▸ **SOURCE DOCUMENT**:
How can you talk about interesting numbers without bringing up π?

History

---------

The oldest value we know for π comes from the Babylonians. (Man, but those guys were impressive mathematicians; almost any time you look at the history of fundamental numbers and math, you find the Babylonians in the roots.) They tended to work in ratios, and the approximation that they used 25/8s (3.125), which is not a terribly bad approximation. Especially when you realize *when* they came up with this approximation: 1900BC!

The next best approximation came from Egypt, around the time of Pharaoh Amenemhat in the mid 17th century BC, where it had been refined to 256/81 (3.1605). Which isn't such a great step forward; it's actually a hair *farther* from the true value of π than the Babylonian approximation.

We don't see any real progress until we get to the Greek. Archimedes (yes, *that* Archimedes) worked out a better approximation. He used a *really* neat trick. He worked out how to compute the perimeter of a 96-sided polygon; and then worked out the perimeter of the largest 96-gon that could be drawn inside the circle; and the smallest 96-gon that the circle could be drawn inside. Here's a quick diagram using octagons to give you a clearer idea of what he did:

That gives you an approximation of π as the average of 223/71 and 22/7 - or 3.14185.

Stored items
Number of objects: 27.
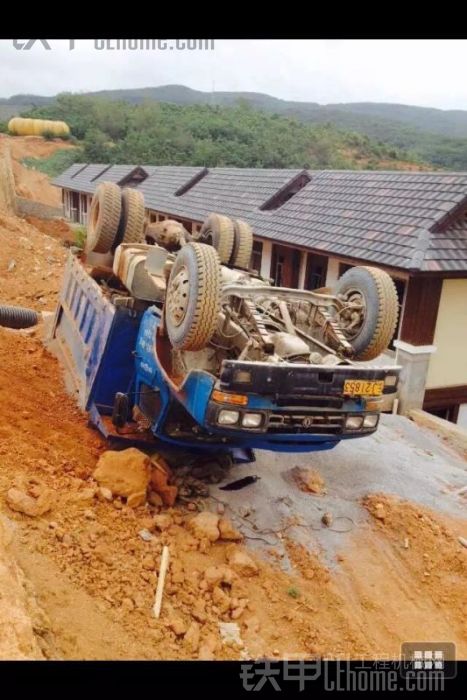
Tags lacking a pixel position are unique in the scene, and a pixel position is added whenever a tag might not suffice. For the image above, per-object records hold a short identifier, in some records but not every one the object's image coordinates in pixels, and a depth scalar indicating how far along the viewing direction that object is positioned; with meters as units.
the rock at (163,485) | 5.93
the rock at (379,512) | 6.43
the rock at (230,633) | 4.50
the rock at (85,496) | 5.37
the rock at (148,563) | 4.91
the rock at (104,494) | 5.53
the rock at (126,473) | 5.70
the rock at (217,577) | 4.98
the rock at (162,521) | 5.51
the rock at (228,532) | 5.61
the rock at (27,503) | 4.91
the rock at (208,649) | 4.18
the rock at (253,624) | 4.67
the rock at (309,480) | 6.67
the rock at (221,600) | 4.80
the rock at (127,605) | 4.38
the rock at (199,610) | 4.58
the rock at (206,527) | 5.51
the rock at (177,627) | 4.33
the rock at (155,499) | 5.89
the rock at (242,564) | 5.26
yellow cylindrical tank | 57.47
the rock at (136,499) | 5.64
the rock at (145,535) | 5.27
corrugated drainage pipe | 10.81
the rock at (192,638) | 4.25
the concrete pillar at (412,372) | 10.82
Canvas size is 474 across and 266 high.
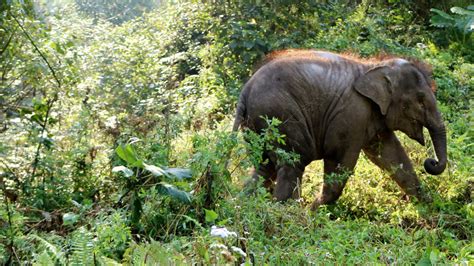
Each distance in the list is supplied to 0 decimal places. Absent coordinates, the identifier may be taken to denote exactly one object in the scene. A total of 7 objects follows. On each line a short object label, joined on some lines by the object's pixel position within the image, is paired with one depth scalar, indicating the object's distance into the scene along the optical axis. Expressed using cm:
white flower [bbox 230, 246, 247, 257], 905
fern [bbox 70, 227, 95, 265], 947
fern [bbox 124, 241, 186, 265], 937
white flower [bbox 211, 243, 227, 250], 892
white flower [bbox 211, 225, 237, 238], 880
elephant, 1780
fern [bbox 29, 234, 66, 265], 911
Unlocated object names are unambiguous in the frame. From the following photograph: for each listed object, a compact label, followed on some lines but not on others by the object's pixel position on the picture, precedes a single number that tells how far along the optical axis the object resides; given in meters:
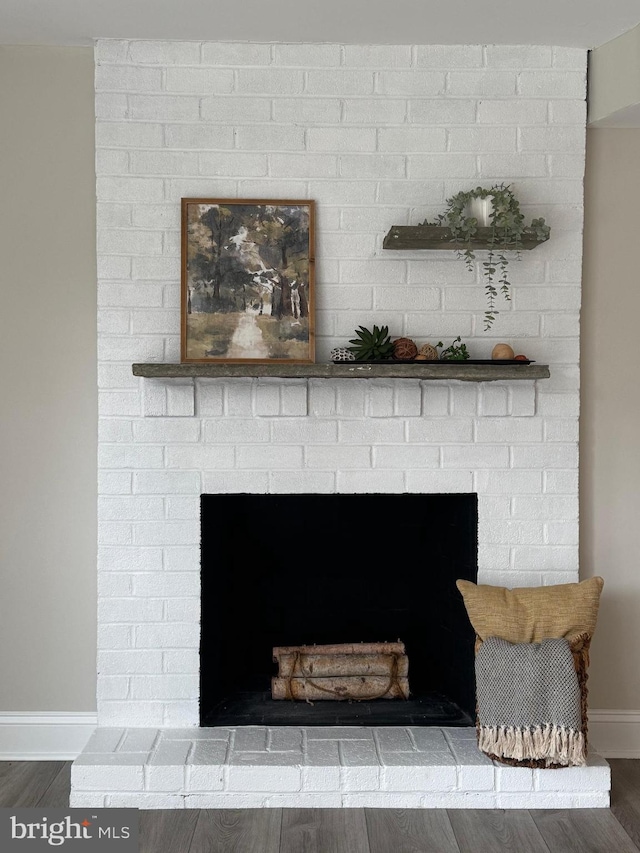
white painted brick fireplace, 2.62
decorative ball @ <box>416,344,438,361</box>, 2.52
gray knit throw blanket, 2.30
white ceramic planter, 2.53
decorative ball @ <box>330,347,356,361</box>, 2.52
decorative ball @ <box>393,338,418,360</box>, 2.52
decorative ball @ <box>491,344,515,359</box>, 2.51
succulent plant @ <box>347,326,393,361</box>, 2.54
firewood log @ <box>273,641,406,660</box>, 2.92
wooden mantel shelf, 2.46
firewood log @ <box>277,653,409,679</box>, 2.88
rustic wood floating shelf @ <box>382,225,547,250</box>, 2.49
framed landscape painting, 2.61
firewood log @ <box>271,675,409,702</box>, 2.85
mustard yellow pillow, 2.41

▸ **EXERCISE SET**:
A – Duplicate the part of the piece on π that opens with the words "We don't see" and closes with "- or 3.14185.".
B – Write the next part of the piece on π, picking up right after its final sentence.

▸ **TASK-BY-TASK OUTPUTS**:
A –
We don't see any real progress until we get to the Greek. Archimedes (yes, *that* Archimedes) worked out a better approximation. He used a *really* neat trick. He worked out how to compute the perimeter of a 96-sided polygon; and then worked out the perimeter of the largest 96-gon that could be drawn inside the circle; and the smallest 96-gon that the circle could be drawn inside. Here's a quick diagram using octagons to give you a clearer idea of what he did:

That gives you an approximation of π as the average of 223/71 and 22/7 - or 3.14185.

B –
And next, we find progress in India, where the mathematician Madhava worked out a power series definition of π, which allowed him to compute π to *13* decimal places. *13* decimal places, computing a power series completely by hand! Astounding!

Even better, during the same century, when this work made its way to the great Persian Arabic mathematicians, they worked it out to 9 digits in base-60 (base-60 was in inheritance from the Babylonians). 9 digits in base 60 is roughly 16 digits in decimal!

And finally, we get back to Europe; in the 17th century, van Ceulen used the power series to work out 35 decimal places of π. Alas, the publication of it was on his tombstone.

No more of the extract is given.